Policymakers reject active defence not just because it is a bad idea, administratively speaking, or even because it increases the risks of conflict. At the levels of label and implementation, it fails to find the sweet spot between being sufficiently ‘tech masculine’ to resonate with digital natives and sufficiently ‘military masculine’ to meet the approval of soldiers steeped in ideas of physical bravery and state domination. The concept of active defence goes too far away from military masculinity, undermining the power of the state, in general, and defence and national security, in particular.

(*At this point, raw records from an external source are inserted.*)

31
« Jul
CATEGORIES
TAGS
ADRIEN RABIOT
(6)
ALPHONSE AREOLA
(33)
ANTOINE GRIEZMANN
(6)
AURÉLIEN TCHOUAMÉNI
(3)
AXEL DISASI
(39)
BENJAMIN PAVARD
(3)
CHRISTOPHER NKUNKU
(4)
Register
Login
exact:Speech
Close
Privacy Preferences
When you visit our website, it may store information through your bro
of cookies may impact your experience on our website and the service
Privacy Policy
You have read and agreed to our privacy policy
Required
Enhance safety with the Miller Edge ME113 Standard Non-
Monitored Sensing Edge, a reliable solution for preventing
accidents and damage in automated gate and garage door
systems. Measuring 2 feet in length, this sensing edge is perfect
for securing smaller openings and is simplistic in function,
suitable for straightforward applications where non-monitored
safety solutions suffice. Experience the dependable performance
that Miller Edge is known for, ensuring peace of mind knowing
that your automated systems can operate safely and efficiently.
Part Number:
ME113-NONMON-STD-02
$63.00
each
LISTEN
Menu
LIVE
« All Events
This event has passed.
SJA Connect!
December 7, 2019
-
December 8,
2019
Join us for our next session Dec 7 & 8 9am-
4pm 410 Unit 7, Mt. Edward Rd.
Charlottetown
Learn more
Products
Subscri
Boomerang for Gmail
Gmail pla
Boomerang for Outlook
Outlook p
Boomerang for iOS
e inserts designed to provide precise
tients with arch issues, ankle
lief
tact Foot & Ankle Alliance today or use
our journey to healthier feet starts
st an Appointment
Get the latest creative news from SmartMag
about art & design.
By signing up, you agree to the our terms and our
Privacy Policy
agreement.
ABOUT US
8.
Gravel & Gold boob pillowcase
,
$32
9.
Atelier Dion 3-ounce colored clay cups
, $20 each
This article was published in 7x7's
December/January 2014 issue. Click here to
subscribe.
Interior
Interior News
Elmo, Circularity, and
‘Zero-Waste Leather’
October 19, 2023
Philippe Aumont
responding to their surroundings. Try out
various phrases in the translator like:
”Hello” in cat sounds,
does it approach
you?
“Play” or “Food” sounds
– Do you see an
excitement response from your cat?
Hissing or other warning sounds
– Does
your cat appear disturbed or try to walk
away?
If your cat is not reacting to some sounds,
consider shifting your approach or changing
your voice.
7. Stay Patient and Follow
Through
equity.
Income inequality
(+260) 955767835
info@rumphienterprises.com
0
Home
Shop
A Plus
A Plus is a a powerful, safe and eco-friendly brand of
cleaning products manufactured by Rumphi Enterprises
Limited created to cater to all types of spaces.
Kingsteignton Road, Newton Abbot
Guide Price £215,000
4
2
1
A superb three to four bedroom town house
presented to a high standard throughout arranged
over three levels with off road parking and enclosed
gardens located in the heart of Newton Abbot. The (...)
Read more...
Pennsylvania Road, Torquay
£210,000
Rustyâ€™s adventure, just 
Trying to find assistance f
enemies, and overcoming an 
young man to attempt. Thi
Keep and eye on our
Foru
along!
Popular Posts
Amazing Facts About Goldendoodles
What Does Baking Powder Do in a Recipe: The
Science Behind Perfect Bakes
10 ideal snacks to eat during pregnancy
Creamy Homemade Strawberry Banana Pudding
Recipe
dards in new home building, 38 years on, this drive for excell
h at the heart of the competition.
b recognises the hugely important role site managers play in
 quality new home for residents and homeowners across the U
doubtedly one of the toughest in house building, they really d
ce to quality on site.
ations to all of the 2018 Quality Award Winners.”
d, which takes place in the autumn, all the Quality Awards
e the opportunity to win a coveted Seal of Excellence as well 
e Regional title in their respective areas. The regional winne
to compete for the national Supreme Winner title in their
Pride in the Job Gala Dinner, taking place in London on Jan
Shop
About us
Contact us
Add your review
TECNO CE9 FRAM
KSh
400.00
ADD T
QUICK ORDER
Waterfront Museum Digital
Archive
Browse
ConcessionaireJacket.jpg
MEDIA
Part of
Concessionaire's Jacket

While our argument focuses on the United States, there are implications worldwide. The interaction of tech and military masculinities differs in different social contexts, and so the UK’s hunt-forward operations will likely end up sounding – and being used – differently to those of the United States. However, in a year when polls put Donald Trump very close to the US presidency, we should not underestimate the role of gendered shorthand in shaping cyber strategy. From a White House formerly motivated by the idea of “making the other guy bleed” in cyberspace, in the words of a senior Trump official, the baked-in masculinities of the language and ideas used to describe this digital domain really matter.